In the future we are planning to use the generated knowledge graph alongside the summarization model to bias the output token generation with the information from the knowledge graph. In short, the model will be using the objects and relationships from the knowledge graph to guide the model towards the factual information instead of using only the probability of the next word generation without any restrictions as in current models.
Other use cases
Another way we are already using knowledge graphs is in our Extraction model. In the “Tech Deep Dive: Extraction of table data (and why it’s difficult)” and the following Tech Deep Dive articles we have explained how the Extraction process looks like. As a part of the process, the clients provide us with what we call an ODL (Output Data Layout) – a spreadsheet with data points to be extracted. The graph is made with the entities given to us in the ODL. We search for entities with similar names to them with the embeddings model and connect these entities by their similarity to form a unified representation. That way we are broadening the ODL concepts and including contextual synonyms to make sure we won’t miss any important information for extraction.

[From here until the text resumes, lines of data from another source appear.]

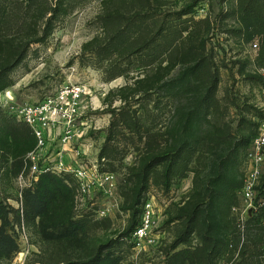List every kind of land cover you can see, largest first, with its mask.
Masks as SVG:
<instances>
[{
    "label": "rangeland",
    "instance_id": "rangeland-1",
    "mask_svg": "<svg viewBox=\"0 0 264 264\" xmlns=\"http://www.w3.org/2000/svg\"><path fill=\"white\" fill-rule=\"evenodd\" d=\"M164 4L169 10L195 4L198 18H210L214 27L210 47L221 67L220 113L214 119L205 118L204 112L197 111L194 97L184 96L174 109L169 136L176 142L184 137L192 142L216 124L222 130L231 129L230 143L211 153L204 148L190 165L187 177L174 180L169 187L154 180L143 195L144 205L136 204L135 189L140 184L132 170L143 162L142 145L136 139L134 144L123 141L114 146L109 157L100 158L110 125L107 112L121 106L119 99L115 100L119 96L115 92L128 81L120 77L107 83L102 70L80 63L82 46L97 34L94 20L100 2H91L58 24L46 45L35 46L14 72L15 84L0 93V114L6 116L9 125L24 132L28 126L14 119L6 105L36 104L66 85L84 89L75 136L62 144L56 134L39 154L35 147L26 155L15 157L18 151L11 147L15 129L6 130L0 118V206L7 212V234L19 246L11 259L0 264H85L100 247L104 252H115L123 264H166L180 207L191 198L200 199L222 190L233 191L238 198L231 221L219 223L209 213L204 231L226 238L231 248L238 249L248 239L253 245L262 236L259 224L262 220L264 227V163L254 208L247 210L240 194L249 167L251 139L258 135L264 122V68L256 67L260 40L246 41L234 0H167ZM180 71L177 69L174 76ZM134 75V69H130L129 77ZM111 92L114 94L109 97ZM28 141L22 142L21 147ZM33 152L39 166L46 161L64 162L63 172L48 174L58 177L73 191L68 198H50L42 219L27 217L25 210L26 190L34 191L44 175L34 172L30 158ZM197 174L200 181L195 183ZM80 219L87 222L83 230L67 234L70 220ZM59 228L63 229L60 233L56 231ZM52 230L61 236L50 240Z\"/></svg>",
    "mask_w": 264,
    "mask_h": 264
},
{
    "label": "trees",
    "instance_id": "trees-1",
    "mask_svg": "<svg viewBox=\"0 0 264 264\" xmlns=\"http://www.w3.org/2000/svg\"><path fill=\"white\" fill-rule=\"evenodd\" d=\"M93 1L0 0V93L15 84L14 72L29 58L35 46L46 45L58 24ZM166 1L99 0L100 9L94 20L97 34L82 46L79 56L81 64L102 70L107 83L127 78V84L115 92L119 95L115 100L119 99L121 106L107 112L110 125L100 158L109 157L114 146L123 141L134 144L136 139L142 145L143 162L132 170L140 184L135 189V201L140 206L144 205L143 195L148 193L154 180L169 187L174 180L186 178L190 165L204 148L208 149L206 153H211L228 145L231 138L229 126V130H222L216 124L209 133L192 142L185 137L176 142L169 136L174 109L184 96H193L197 111L212 119L220 113L222 101L218 97L221 67L214 48L210 47L213 22L208 17H197V3L169 10L164 8ZM234 1L246 41L260 40L256 67L264 68V0ZM130 69L138 75L130 78ZM177 69H181L180 74L174 76ZM0 118L6 130L15 129L14 144L10 145L18 151L15 157L24 156L36 147L37 140L29 127L21 132L8 124L5 115L0 114ZM198 181L199 174L195 183ZM72 194L65 182L44 174L34 191L25 192L26 215L42 219L50 198H68ZM237 199L235 192L222 190L200 199L191 198L180 207L175 218L177 232L166 264H264L262 220L259 224L262 236L253 245L248 239L240 249L231 248L226 238L204 231L209 213L219 223H230ZM0 221L1 263L11 259L19 246L7 234V212L1 206ZM70 221L67 234L83 230L87 223L81 219ZM137 225L138 222L134 228ZM54 230L50 232V240L61 236ZM85 264L123 262L115 252H104L100 247Z\"/></svg>",
    "mask_w": 264,
    "mask_h": 264
},
{
    "label": "built area",
    "instance_id": "built-area-1",
    "mask_svg": "<svg viewBox=\"0 0 264 264\" xmlns=\"http://www.w3.org/2000/svg\"><path fill=\"white\" fill-rule=\"evenodd\" d=\"M254 47L257 48V45ZM83 96L84 89L80 85H66L36 104L6 106L14 119L26 124L32 130L37 140L35 150L39 154L56 134L61 138L62 144L72 140L75 136V122L81 115L80 105ZM34 154L35 152L31 153L30 158L34 163V172L37 174H58L66 169L62 161L56 163L46 161L39 166ZM248 161V171L240 191L247 210L254 208L264 163V122L259 128L258 135L252 140Z\"/></svg>",
    "mask_w": 264,
    "mask_h": 264
}]
</instances>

Last year we also published a paper about “Leveraging knowledge graphs to update scientific word embeddings using latent semantic imputation”, where we inject knowledge that exists in the knowledge graph but is missing in the embeddings space. This helps bridge the gap between an embedding space and its representation of existing knowledge on the knowledge graph. We also compare this injection to other models using latent semantic imputation technique.
Key Takeaways
👉 Knowledge graph uses nodes and edges to represent the information.
👉 It is faster and more efficient to see the relationship between two data points in the knowledge graph that to read a text about it.
👉 Operations with graphical data are usually very expensive and difficult to scale.
👉 Iris.ai is building a knowledge graph from provided text and comparing it with the original scientific article to identify factual discrepancies. Future plans include using the knowledge graph alongside the summarization model to guide output token generation based on factual information.